Monday, September 20, 2010

You'll be SO proud of me!!

I finally did it and it didn't backfire! I did not have an anxiety "issue" and I didn't even piss anyone off. Just what did I do and how did I do it so deftly? I'll tell you!

But first, you must know, that I have been practicing for his moment most of my life. One of my earliest memories of it not working was when it got me kicked out of church choir. But since that was kind of my claim to fame for many years it wasn't a total failure. Hell, I still pull that one out if I want to sound like a Wild Child. More recently there was that flight. And that Attendant. And the whole Pre-flight Instructions Situation. Yaaahhh...that one was a flop. I was right, I'll have you know. But a failure nonetheless.

During the 27 year gap between those two events the practice has mostly been in my head. But tonight was the perfect culmination of 30+ years of Thinking Something I Want To Say To An Annoying Person And Then...Actually Saying It!

What made this so perfect was that I was not in trouble when I said it (Exhibit A above) nor was I holding up a crowded flight, risking removal from the plane and flirting with police intervention (Exhibit B). I was correcting the pompous clerk at Office Max.

The 20ish check out boy was the only one ringing on a Monday night. There was a line of two in front of me and by the time I was done there were three more behind. Uncommon, I'll admit, for a Monday night. Staffing was clearly an issue. Which is when anyone with retail experience knows...you cut the chit-chat and move the line.
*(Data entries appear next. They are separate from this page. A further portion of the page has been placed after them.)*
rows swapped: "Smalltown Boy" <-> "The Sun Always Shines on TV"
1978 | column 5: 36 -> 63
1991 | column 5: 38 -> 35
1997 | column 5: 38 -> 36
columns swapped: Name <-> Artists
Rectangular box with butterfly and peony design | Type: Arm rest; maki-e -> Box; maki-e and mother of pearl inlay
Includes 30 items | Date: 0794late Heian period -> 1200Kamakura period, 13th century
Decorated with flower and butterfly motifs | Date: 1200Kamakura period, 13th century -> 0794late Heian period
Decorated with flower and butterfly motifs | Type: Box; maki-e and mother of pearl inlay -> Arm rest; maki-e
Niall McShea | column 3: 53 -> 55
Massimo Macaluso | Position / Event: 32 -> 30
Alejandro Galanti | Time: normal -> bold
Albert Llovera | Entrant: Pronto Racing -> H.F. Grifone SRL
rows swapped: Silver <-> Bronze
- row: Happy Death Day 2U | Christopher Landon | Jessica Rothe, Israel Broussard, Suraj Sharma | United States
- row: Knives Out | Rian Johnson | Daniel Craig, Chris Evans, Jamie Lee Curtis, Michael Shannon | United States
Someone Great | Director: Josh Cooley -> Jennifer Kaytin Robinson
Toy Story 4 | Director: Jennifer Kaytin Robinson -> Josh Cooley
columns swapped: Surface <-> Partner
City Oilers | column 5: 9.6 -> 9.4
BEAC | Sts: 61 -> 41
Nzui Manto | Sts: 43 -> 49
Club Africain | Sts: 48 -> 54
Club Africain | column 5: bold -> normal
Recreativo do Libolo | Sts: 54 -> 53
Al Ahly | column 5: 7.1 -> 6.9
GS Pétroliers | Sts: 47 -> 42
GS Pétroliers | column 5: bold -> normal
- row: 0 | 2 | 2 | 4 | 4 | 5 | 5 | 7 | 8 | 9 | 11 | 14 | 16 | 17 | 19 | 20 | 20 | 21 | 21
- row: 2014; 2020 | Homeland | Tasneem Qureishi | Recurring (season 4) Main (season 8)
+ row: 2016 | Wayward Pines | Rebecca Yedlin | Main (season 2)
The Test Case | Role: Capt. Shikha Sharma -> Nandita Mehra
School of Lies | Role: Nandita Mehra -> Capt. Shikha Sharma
Right?

Not this guy. He was clearly under the impression that because we were standing there to see him we qualified as an audience. It must help him sleep at night. How he justifies dropping out of Community College to pursue a smoking Stand Up career in the Midwest. And how he makes it feel ok that he works nights at Office Max but only when he doesn't have a gig. So, you know, every night.

He used BIG words in his repartee like "neither" and "nor." He even used them correctly, emphasizing them and all. What I gathered while listening to his shtick with Customer 1 was that his "persona" is kind of that smarter-than-you-nerd. Character development was a little weak but his timing and delivery were spot on. I have to give him that. What I gathered from his banter with Customer 2 was that he needs to write some more material. Same lines. Same jokes. Same tempo and pause for the laugh. Customer 2 gave it to him too, that wimp! But not me.

(I am going to break this down because I'd like to be able to repeat my success. There is a fine line between public service and being an ass.)

Clerk: blah blah blah...neither A nor B...(run hand through shoulder length wavy hair)...blah blah blah...can I see your card just to verify that you are, in fact, humanoid...blah blah blah...so if you'll just present me with your Herbie Hancock right there on the screen...

Alpha: Are you even old enough to know who Herbie Hancock is?

Clerk: (all bravado fades) Um, well, I saw it on Tommy Boy. He's like a guy from some band or something.

Alpha: Do you know why that line is funny in the movie?

(chirp chirp chirp--those are crickets)

Alpha: (cont.) Do you know who John Hancock is?

(chirp chirp chirp)

(And here is how I know I was still operating in the realm of public service)

Clerk: (nervously) Well, I know his name is what some people say when they ask for a signature.

Alpha: Declaration of Independence?

Clerk: YAH! That guy! He wrote his name real big, right?

Alpha: He did, indeed.

Clerk: (genuinely smiles) Thanks!

1 comment:

Lorraine said...

Good for you! I want to do the same thing to waiters who call me and my friends "girls." Not that there's any edumacatin to be done there, just want to, one day, say "Watch you tongue, young man, and speak more respectfully of your elders and betters."

WV: bunkise -- the stuff that will be on any bunk out there tonight. MINUS 3!